When we are able to be ourselves we are more able to be spontaneous, and spontaneity is, for Fromm, an expression of “genuine happiness”37. He points to small children as an example of those who are able to live spontaneously; “They have an ability to feel and think that which is really theirs; this spontaneity shows in what they say and think, in the feelings that are expressed in their faces.” He goes on to say, “Whether it be the fresh and spontaneous perception of a landscape, or the dawning of some truth as the result of our thinking, or a sensuous pleasure that is not stereotyped, or the welling up of love for another person – in these moments we all know what as spontaneous act is and may have some vision of what human life could be if these experiences were not such rare and uncultivated occurrences.”38
Fromm is careful to qualify his ideas about individuality, reminding us that the path from primary bonds to an realization of the self is also the path towards new bonds; those built on an affirmation of the self, rather than a denial; “Spontaneous activity is the one way in which man can overcome the terror of aloneness without sacrificing the integrity of his self; for in the spontaneous realization of the self man unites himself anew with the world – with man, nature, and himself.”39
Individuality, for Fromm, implies uniqueness, with spontaneity as the ability to affirm this difference in the presence of the community. It is the opposite of the pseudo-self or the social-self, which is always a compromise to conformity.
Fromm’s notion of spontaneity is closely tied to Terry Eagleton’s ideas about love.

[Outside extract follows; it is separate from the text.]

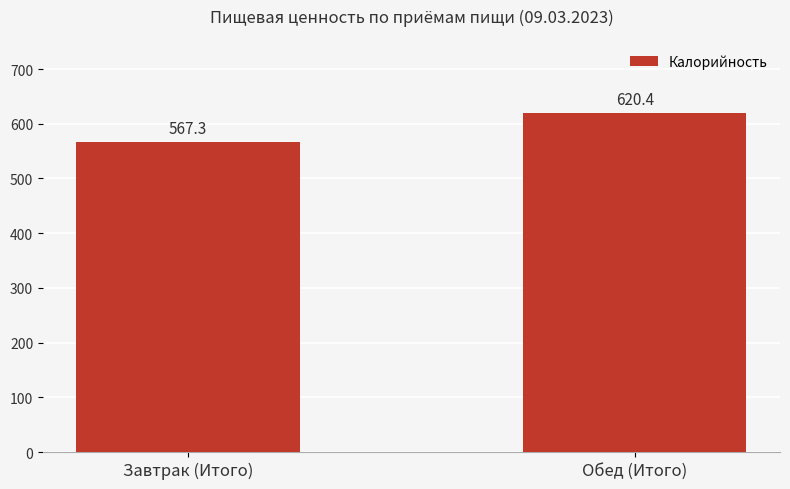

What is the greatest value displayed?

620.4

To become transparent – to see the self and accept what we see – is to love the self; and to love it is to be disinterested in it – and here we can draw a distinction between self-love and selfishness. Disinterestedness is in many ways an opposite to selfishness, the latter involving an incessant concern with the self founded on a lack of self-love. To be disinterested is not to not have interests, rather it is just that our interest lies in another rather than in ourselves. The selfish person is unable to be disinterested because their sense of self rests on decidedly unsteady foundations, necessitating a constant looking downwards – and inwards – a paranoid self-monitoring that fears dissolution. In contrast, the person who is disinterested - who loves the self - has firm foundations, allowing them to direct their gaze outwards into the world, safe in the knowledge that their bedrock is solid.

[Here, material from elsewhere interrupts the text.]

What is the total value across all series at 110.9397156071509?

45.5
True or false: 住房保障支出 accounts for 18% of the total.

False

If love is, as Fromm suggests, a “lingering quality” waiting to be actualized by an object, then transparency – self-love - is the first instance, and the flowering, of a love that is able to flow outwards and into the community. So we see that Fromm’s notion of self affirmation – that is, acceptance of our individuality “in all our squalor and recalcitrance”40 - is in the end an affirmation of love, a love that can lead outwards towards the other.

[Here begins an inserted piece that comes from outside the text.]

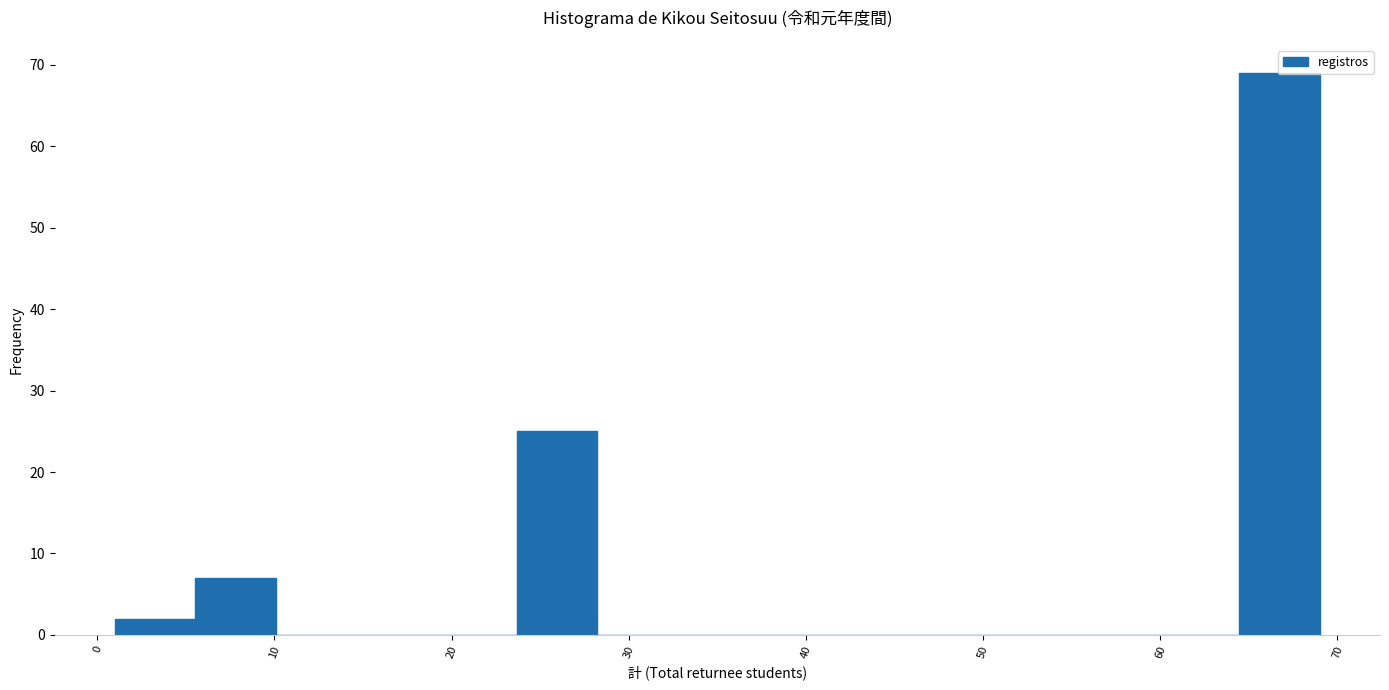

Which range on the x-axis has the tallest bar?

64 to 69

To be spontaneous is to see and enjoy the positive aspects of freedom; it is to stay on the path, and to walk onwards with open eyes. “The basic dichotomy that is inherent in freedom – the birth of individuality and the pain of aloneness – is dissolved on a higher plane by man’s spontaneous action.”41 It is, then, freestanding, instead of freefalling. The fear of the child who, upon contact with the expanse of the world – its whirl of experiences and possibilities - rushes to the security of his parents and the various protective illusions of a cosseted existence, is made redundant by a new sense of security – “The new security is dynamic; it is not based on protection, but on man’s spontaneous activity. It is the security acquired each moment by man’s spontaneous activity. It is the security that only freedom can give, that needs no illusions because it has eliminated those conditions that necessitate illusions.”42
Like mindfulness, spontaneity is generally discouraged by our various systems, many of which can be seen to exist as a refuge from negative freedom.